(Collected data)
# # # #

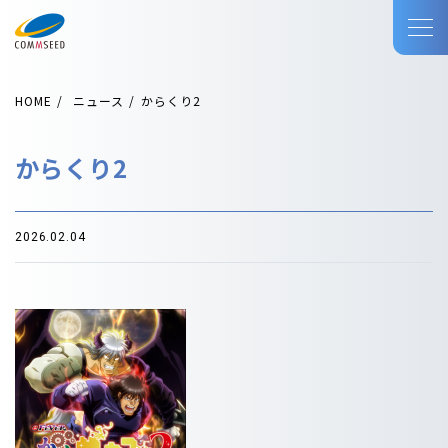
HOME
ニュース
からくり2
からくり2
2026.02.04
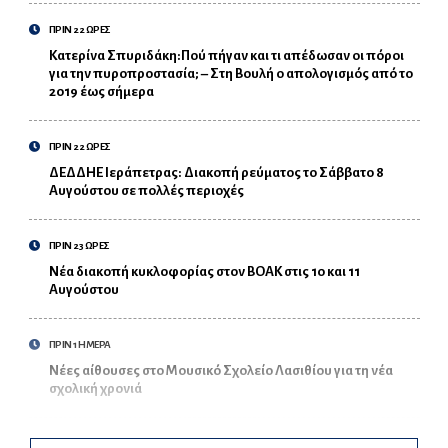
ΠΡΙΝ 22 ΩΡΕΣ
Κατερίνα Σπυριδάκη:Πού πήγαν και τι απέδωσαν οι πόροι
για την πυροπροστασία; – Στη Βουλή ο απολογισμός από το
2019 έως σήμερα
ΠΡΙΝ 22 ΩΡΕΣ
ΔΕΔΔΗΕ Ιεράπετρας: Διακοπή ρεύματος το Σάββατο 8
Αυγούστου σε πολλές περιοχές
ΠΡΙΝ 23 ΩΡΕΣ
Νέα διακοπή κυκλοφορίας στον ΒΟΑΚ στις 10 και 11
Αυγούστου
ΠΡΙΝ 1 ΗΜΕΡΑ
Νέες αίθουσες στο Μουσικό Σχολείο Λασιθίου για τη νέα
σχολική χρονιά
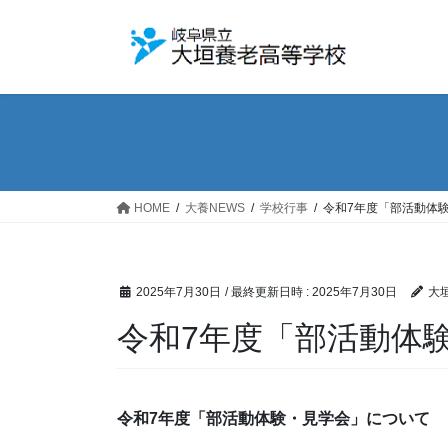
コ
ナ
ン
ビ
テ
ゲ
ン
ー
ツ
シ
へ
ョ
ス
ン
キ
に
ッ
移
HOME
大養NEWS
学校行事
令和7年度「部活動体
プ
動
2025年7月30日
/ 最終更新日時 :
2025年7月30日
大
令和7年度「部活動体
令和
7
年度「部活動体験・見学会」について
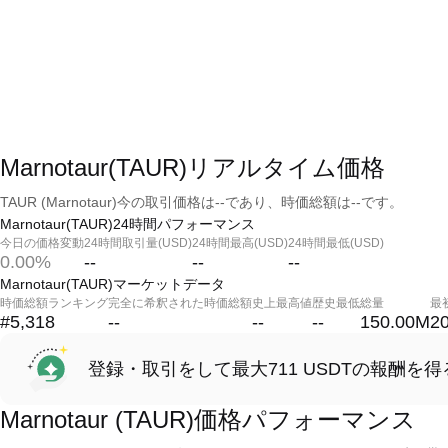
Marnotaur(TAUR)リアルタイム価格
TAUR (Marnotaur)今の取引価格は--であり、時価総額は--です。
Marnotaur(TAUR)24時間パフォーマンス
今日の価格変動
24時間取引量(USD)
24時間最高(USD)
24時間最低(USD)
0.00%
--
--
--
Marnotaur(TAUR)マーケットデータ
時価総額ランキング
完全に希釈された時価総額
史上最高値
歴史最低
総量
最
#5,318
--
--
--
150.00M
2
登録・取引をして最大711 USDTの報酬を得
Marnotaur (TAUR)価格パフォーマンス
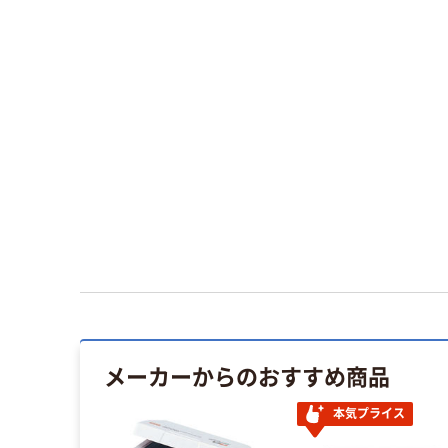
メーカーからのおすすめ商品
本気プライス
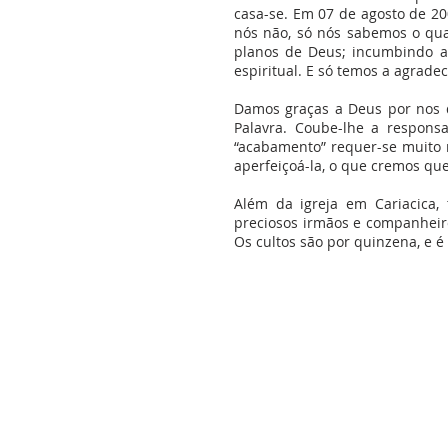
casa-se. Em 07 de agosto de 20
nós não, só nós sabemos o qua
planos de Deus; incumbindo ao
espiritual. E só temos a agrad
Damos graças a Deus por nos 
Palavra. Coube-lhe a responsa
“acabamento” requer-se muito 
aperfeiçoá-la, o que cremos que
Além da igreja em Cariacica,
preciosos irmãos e companheiro
Os cultos são por quinzena, e é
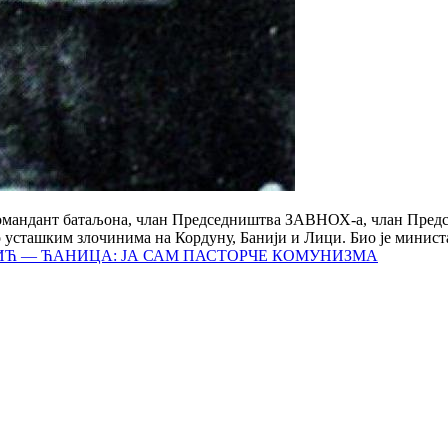
 командант батаљона, члан Председништва ЗАВНОХ-а, члан Пред
усташким злочинима на Кордуну, Банији и Лици. Био је министа
ИЋ — ЋАНИЦА: ЈА САМ ПАСТОРЧЕ КОМУНИЗМА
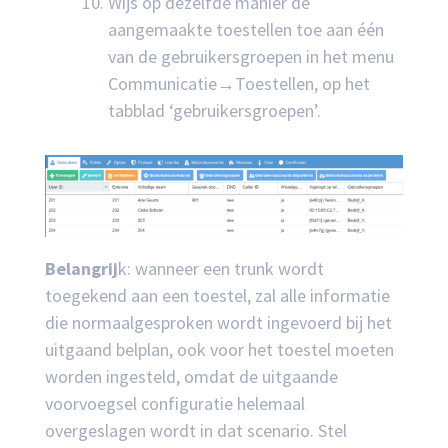
Wijs op dezelfde manier de
aangemaakte toestellen toe aan één
van de gebruikersgroepen in het menu
Communicatie→Toestellen, op het
tabblad ‘gebruikersgroepen’.
Belangrij
k: wanneer een trunk wordt
toegekend aan een toestel, zal alle informatie
die normaalgesproken wordt ingevoerd bij het
uitgaand belplan, ook voor het toestel moeten
worden ingesteld, omdat de uitgaande
voorvoegsel configuratie helemaal
overgeslagen wordt in dat scenario. Stel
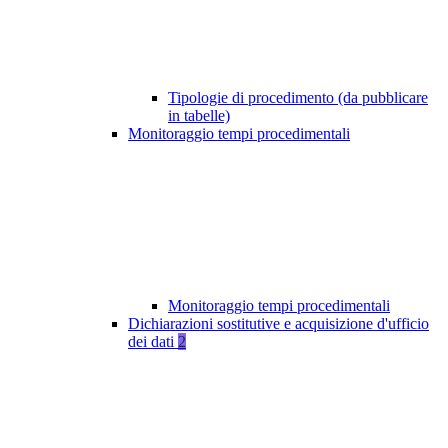
Tipologie di procedimento (da pubblicare
in tabelle)
Monitoraggio tempi procedimentali
Monitoraggio tempi procedimentali
Dichiarazioni sostitutive e acquisizione d'ufficio
dei dati
2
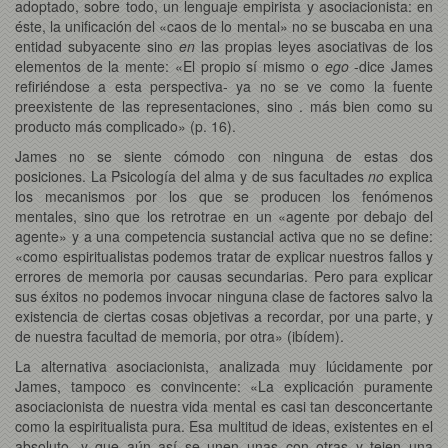
adoptado, sobre todo, un lenguaje empirista y asociacionista: en
éste, la unificación del «caos de lo mental» no se buscaba en una
entidad subyacente sino
en
las propias leyes asociativas de los
elementos de la mente: «El propio sí mismo o
ego
-dice James
refiriéndose a esta perspectiva- ya no se ve como la fuente
preexistente de las representaciones, sino . más bien como su
producto más complicado» (p. 16).
James no se siente cómodo con ninguna de estas dos
posiciones. La Psicología del alma y de sus facultades
no
explica
los mecanismos por los que se producen los fenómenos
mentales, sino que los retrotrae en un «agente por debajo del
agente» y a una competencia sustancial activa que no se define:
«como espiritualistas podemos tratar de explicar nuestros fallos y
errores de memoria por causas secundarias. Pero para explicar
sus éxitos no podemos invocar ninguna clase de factores salvo la
existencia de ciertas cosas objetivas a recordar, por una parte, y
de nuestra facultad de memoria, por otra» (ibídem).
La alternativa asociacionista, analizada muy lúcidamente por
James, tampoco es convincente: «La explicación puramente
asociacionista de nuestra vida mental es casi tan desconcertante
como la espiritualista pura. Esa multitud de ideas, existentes en el
absoluto, y que aún así se unen unas con otras y tejen una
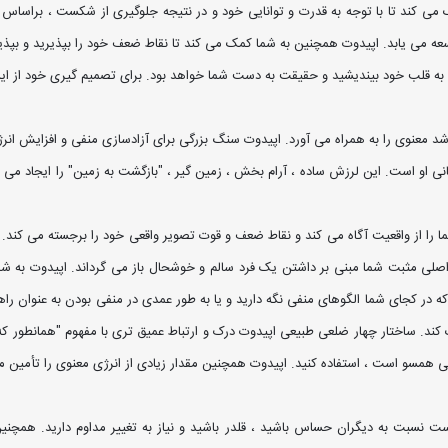
ک می کند تا با توجه به قدرت و توانایی خود و در نتیجه جلوگیری از شکست ، براسا
 می یابد. اپیدوت همچنین به شما کمک می کند تا نقاط ضعف خود را بپذیرید و بپذیر
به قلب خود بیندیشید و حقیقت به دست شما خواهد بود. برای تصمیم گیری خود از این
شد معنوی را به همراه می آورد. اپیدوت سنگ بزرگی برای آزادسازی منفی و افزایش ان
و است. این لرزش ساده ، آرام بخش ، زمین گیر ، "بازگشت به زمین" را ایجاد می کند
ا از واقعیت آگاه می کند و نقاط ضعف و قوت تصویر واقعی خود را برجسته می کند. این
صلی مثبت شما مبنی بر داشتن یک فرد سالم و خوشحال باز می گرداند. اپیدوت به شما می
 در کجای شما الگوهای منفی نگه دارید و یا به طور عمدی در منفی بودن به عنوان راه
 کند. ساختار چهار ضلعی طبیعی اپیدوت درک و ارتباط عمیق تری با مفهوم "همانطور که د
 همسو است ، استفاده کنید. اپیدوت همچنین مقدار زیادی از انرژی معنوی را تأمین م
نسبت به دیگران حساس باشید ، قلدر باشید و نیاز به تغییر مداوم دارید. همچنین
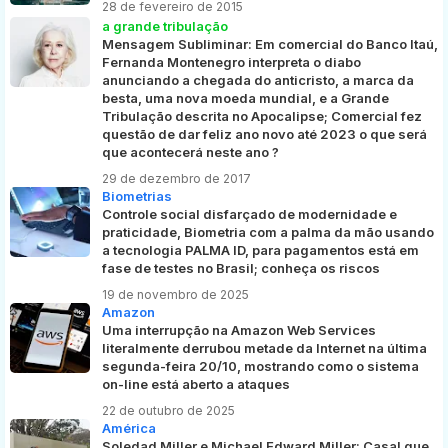
28 de fevereiro de 2015
a grande tribulação
Mensagem Subliminar: Em comercial do Banco Itaú,
Fernanda Montenegro interpreta o diabo
anunciando a chegada do anticristo, a marca da
besta, uma nova moeda mundial, e a Grande
Tribulação descrita no Apocalipse; Comercial fez
questão de dar feliz ano novo até 2023 o que será
que acontecerá neste ano ?
29 de dezembro de 2017
Biometrias
Controle social disfarçado de modernidade e
praticidade, Biometria com a palma da mão usando
a tecnologia PALMA ID, para pagamentos está em
fase de testes no Brasil; conheça os riscos
19 de novembro de 2025
Amazon
Uma interrupção na Amazon Web Services
literalmente derrubou metade da Internet na última
segunda-feira 20/10, mostrando como o sistema
on-line está aberto a ataques
22 de outubro de 2025
América
Soledad Miller e Michael Edward Miller: Casal que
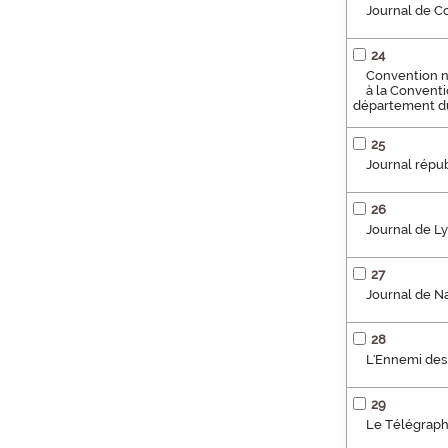
Journal de C
24
Convention na
à la Conventi
département du
25
Journal répu
26
Journal de L
27
Journal de N
28
L'Ennemi des 
29
Le Télégraph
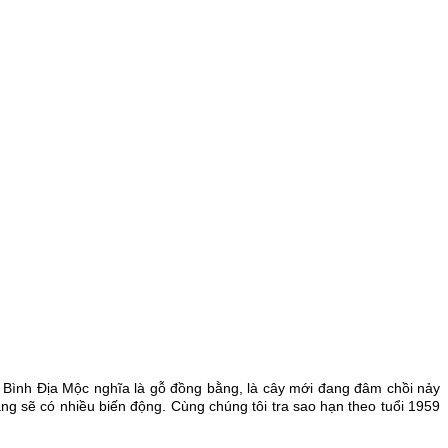
Bình Địa Mộc nghĩa là gỗ đồng bằng, là cây mới đang đâm chồi nảy
ạng sẽ có nhiều biến động. Cùng chúng tôi tra sao hạn theo tuổi 1959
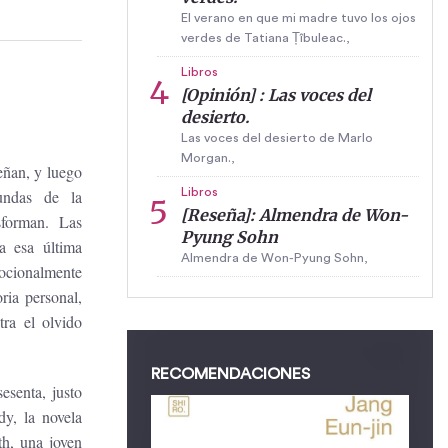
El verano en que mi madre tuvo los ojos
verdes de Tatiana Țîbuleac.,
Libros
[Opinión] : Las voces del
desierto.
Las voces del desierto de Marlo
Morgan.,
eñan, y luego
Libros
undas de la
[Reseña]: Almendra de Won-
sforman. Las
Pyung Sohn
a esa última
Almendra de Won-Pyung Sohn,
ocionalmente
ria personal,
tra el olvido
RECOMENDACIONES
esenta, justo
y, la novela
h, una joven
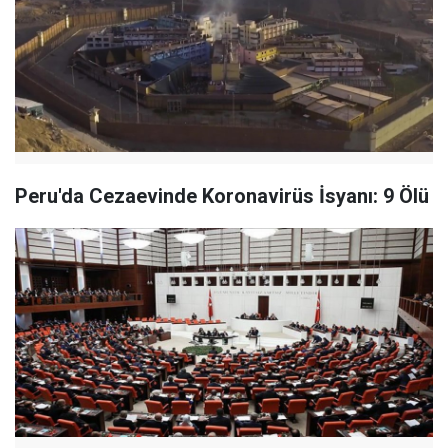
Peru'da Cezaevinde Koronavirüs İsyanı: 9 Ölü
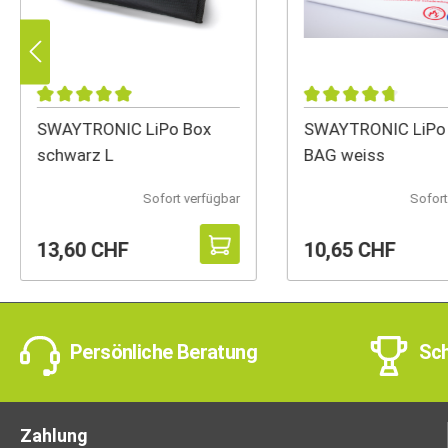
SWAYTRONIC LiPo Box
SWAYTRONIC LiPo
schwarz L
BAG weiss
Sofort verfügbar
Sofort
13,60 CHF
10,65 CHF
Persönliche Beratung
Sch
Zahlung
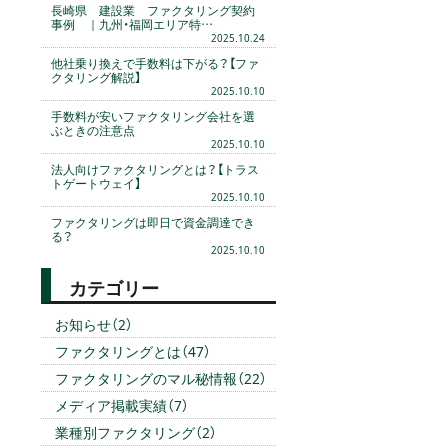
長崎県 建設業 ファクタリング契約
事例 ｜九州・福岡エリア特…
2025.10.24
他社乗り換えで手数料は下がる？【ファ
クタリング解説】
2025.10.10
手数料が安いファクタリング会社を選
ぶときの注意点
2025.10.10
法人向けファクタリングとは？【トラス
トゲートウェイ】
2025.10.10
ファクタリングは即日で資金調達でき
る？
2025.10.10
カテゴリー
お知らせ（2）
ファクタリングとは（47）
ファクタリングのマル秘情報（22）
メディア掲載実績（7）
業種別ファクタリング（2）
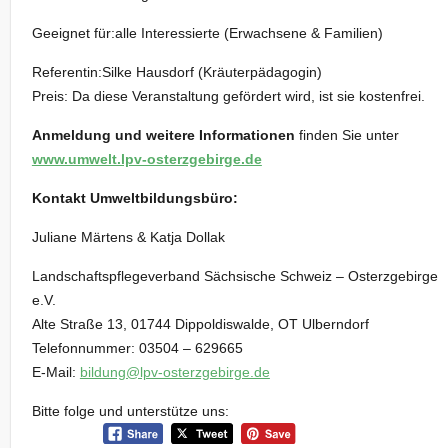
Geeignet für:alle Interessierte (Erwachsene & Familien)
Referentin:Silke Hausdorf (Kräuterpädagogin)
Preis: Da diese Veranstaltung gefördert wird, ist sie kostenfrei.
Anmeldung und weitere Informationen
finden Sie unter
www.umwelt.lpv-osterzgebirge.de
Kontakt Umweltbildungsbüro:
Juliane Märtens & Katja Dollak
Landschaftspflegeverband Sächsische Schweiz – Osterzgebirge
e.V.
Alte Straße 13, 01744 Dippoldiswalde, OT Ulberndorf
Telefonnummer: 03504 – 629665
E-Mail:
bildung@lpv-osterzgebirge.de
Bitte folge und unterstütze uns:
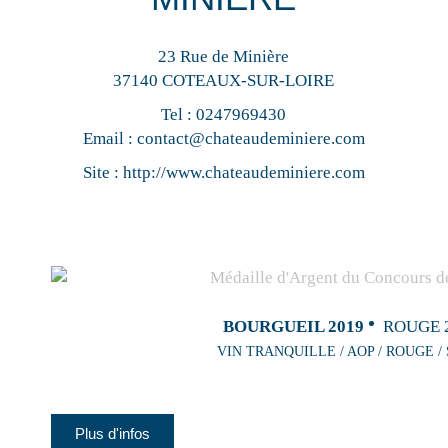
23 Rue de Minière
37140 COTEAUX-SUR-LOIRE
Tel :
0247969430
Email :
contact@chateaudeminiere.com
Site :
http://www.chateaudeminiere.com
BOURGUEIL 2019
ROUGE 
VIN TRANQUILLE / AOP / ROUGE /
Plus d'infos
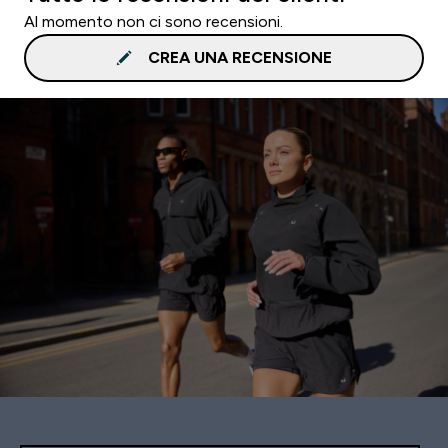
Al momento non ci sono recensioni.
CREA UNA RECENSIONE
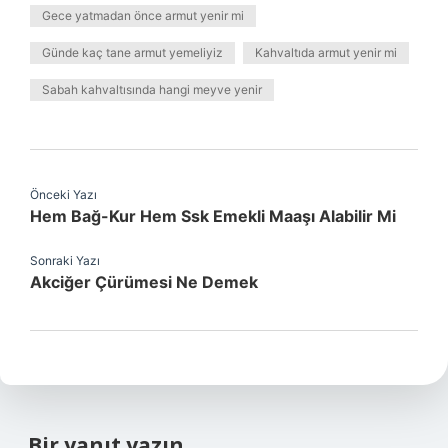
Gece yatmadan önce armut yenir mi
Günde kaç tane armut yemeliyiz
Kahvaltıda armut yenir mi
Sabah kahvaltısında hangi meyve yenir
Önceki Yazı
Hem Bağ-Kur Hem Ssk Emekli Maaşı Alabilir Mi
Sonraki Yazı
Akciğer Çürümesi Ne Demek
Bir yanıt yazın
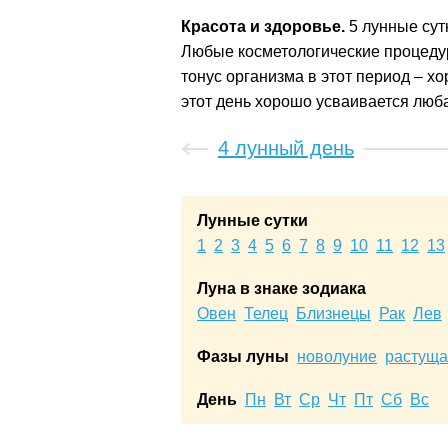
Красота и здоровье.
5 лунные сут
Любые косметологические процед
тонус организма в этот период – х
этот день хорошо усваивается люба
4 лунный день
Лунные сутки
1
2
3
4
5
6
7
8
9
10
11
12
13
Луна в знаке зодиака
Овен
Телец
Близнецы
Рак
Лев
Фазы луны
новолуние
растуща
День
Пн
Вт
Ср
Чт
Пт
Сб
Вс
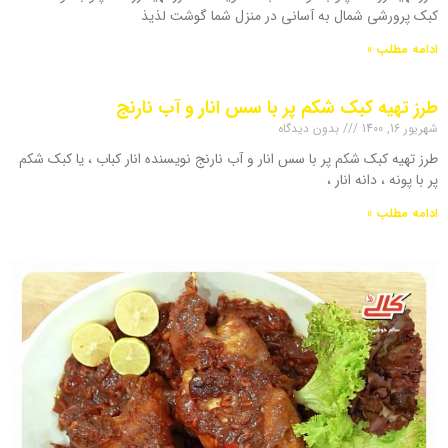
کبک پرورشی شمال به آسانی در منزل شما گوشت لذیذ
ادامه مطلب »
طرز تهیه کبک شکم پر با سس انار و آب نارنج
شهریور 16, 1400
بدون دیدگاه
طرز تهیه کبک شکم پر با سس انار و آب نارنج نویسنده انار کباب ، یا کبک شکم
پر با پونه ، دانه انار ،
ادامه مطلب »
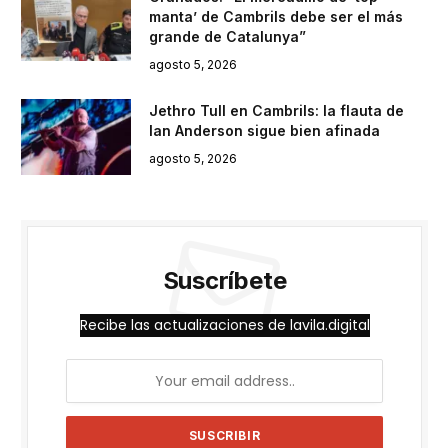
manta’ de Cambrils debe ser el más
grande de Catalunya”
agosto 5, 2026
Jethro Tull en Cambrils: la flauta de
Ian Anderson sigue bien afinada
agosto 5, 2026
Suscríbete
Recibe las actualizaciones de lavila.digital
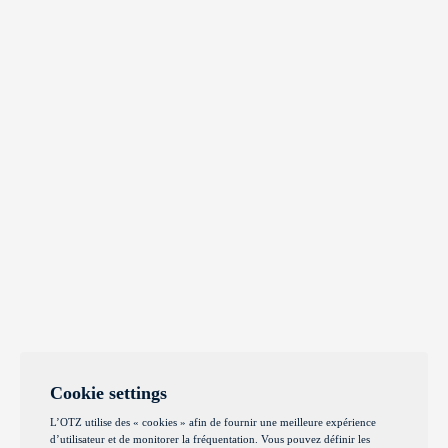
Cookie settings
L’OTZ utilise des « cookies » afin de fournir une meilleure expérience
d’utilisateur et de monitorer la fréquentation. Vous pouvez définir les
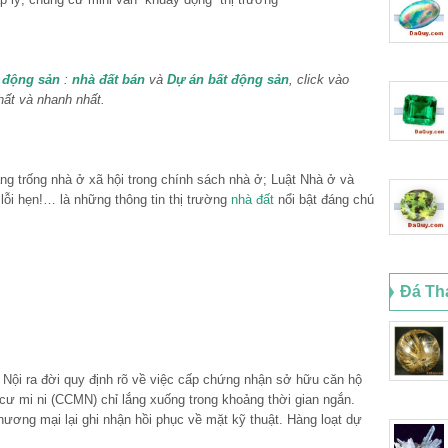
 động sản
:
nhà đất bán
và
Dự án bất động sản
, click vào
hất và nhanh nhất.
g trống nhà ở xã hội trong chính sách nhà ở; Luật Nhà ở và
ại lỗi hẹn!… là những thông tin thị trường
nhà đất
nổi bật đáng chú
Đá Th
Nội ra đời quy định rõ về việc cấp chứng nhận sở hữu căn hộ
cư mi ni (CCMN) chỉ lắng xuống trong khoảng thời gian ngắn.
ơng mại lại ghi nhận hồi phục về mặt kỹ thuật. Hàng loạt dự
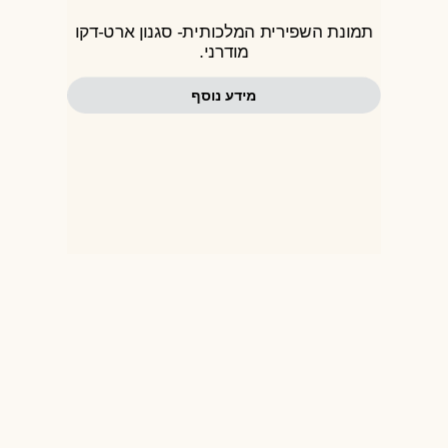
תמונת השפירית המלכותית- סגנון ארט-דקו
מודרני.
מידע נוסף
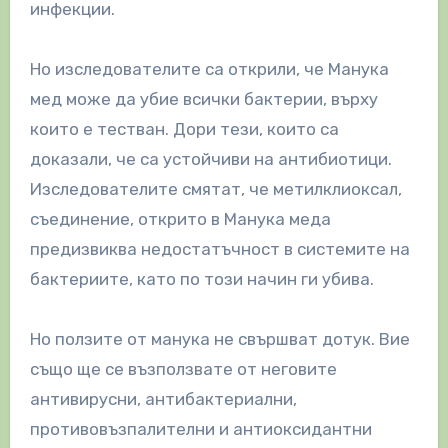
инфекции.
Но изследователите са открили, че Манука
мед може да убие всички бактерии, върху
които е тестван. Дори тези, които са
доказали, че са устойчиви на антибиотици.
Изследователите смятат, че метилклиоксал,
съединение, открито в Манука меда
предизвиква недостатъчност в системите на
бактериите, като по този начин ги убива.
Но ползите от манука не свършват дотук. Вие
също ще се възползвате от неговите
антивирусни, антибактериални,
противовъзпалителни и антиоксидантни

# # # #

### What to do
Write out again the listing from its first line through the line containing "ИЋ — ЋАНИЦА: ЈА САМ ПАСТОРЧЕ КОМУНИЗМА", with both ends included. Leave the pictures out of your answer.

### Result below
HOME
ニュース
からくり2
からくり2
2026.02.04
ΠΡΙΝ 22 ΩΡΕΣ
Κατερίνα Σπυριδάκη:Πού πήγαν και τι απέδωσαν οι πόροι
για την πυροπροστασία; – Στη Βουλή ο απολογισμός από το
2019 έως σήμερα
ΠΡΙΝ 22 ΩΡΕΣ
ΔΕΔΔΗΕ Ιεράπετρας: Διακοπή ρεύματος το Σάββατο 8
Αυγούστου σε πολλές περιοχές
ΠΡΙΝ 23 ΩΡΕΣ
Νέα διακοπή κυκλοφορίας στον ΒΟΑΚ στις 10 και 11
Αυγούστου
ΠΡΙΝ 1 ΗΜΕΡΑ
Νέες αίθουσες στο Μουσικό Σχολείο Λασιθίου για τη νέα
σχολική χρονιά
コ
ナ
ン
ビ
テ
ゲ
ン
ー
ツ
シ
へ
ョ
ス
ン
キ
に
ッ
移
HOME
大養NEWS
学校行事
令和7年度「部活動体
プ
動
2025年7月30日
/ 最終更新日時 :
2025年7月30日
大
令和7年度「部活動体
令和
7
年度「部活動体験・見学会」について
Marnotaur(TAUR)リアルタイム価格
TAUR (Marnotaur)今の取引価格は--であり、時価総額は--です。
Marnotaur(TAUR)24時間パフォーマンス
今日の価格変動
24時間取引量(USD)
24時間最高(USD)
24時間最低(USD)
0.00%
--
--
--
Marnotaur(TAUR)マーケットデータ
時価総額ランキング
完全に希釈された時価総額
史上最高値
歴史最低
総量
最
#5,318
--
--
--
150.00M
2
登録・取引をして最大711 USDTの報酬を得
Marnotaur (TAUR)価格パフォーマンス
メーカーからのおすすめ商品
本気プライス
casa-se. Em 07 de agosto de 20
nós não, só nós sabemos o qua
planos de Deus; incumbindo ao
espiritual. E só temos a agrad
Damos graças a Deus por nos 
Palavra. Coube-lhe a responsa
“acabamento” requer-se muito 
aperfeiçoá-la, o que cremos que
Além da igreja em Cariacica,
preciosos irmãos e companheiro
Os cultos são por quinzena, e é
 командант батаљона, члан Председништва ЗАВНОХ-а, члан Пред
усташким злочинима на Кордуну, Банији и Лици. Био је министа
ИЋ — ЋАНИЦА: ЈА САМ ПАСТОРЧЕ КОМУНИЗМА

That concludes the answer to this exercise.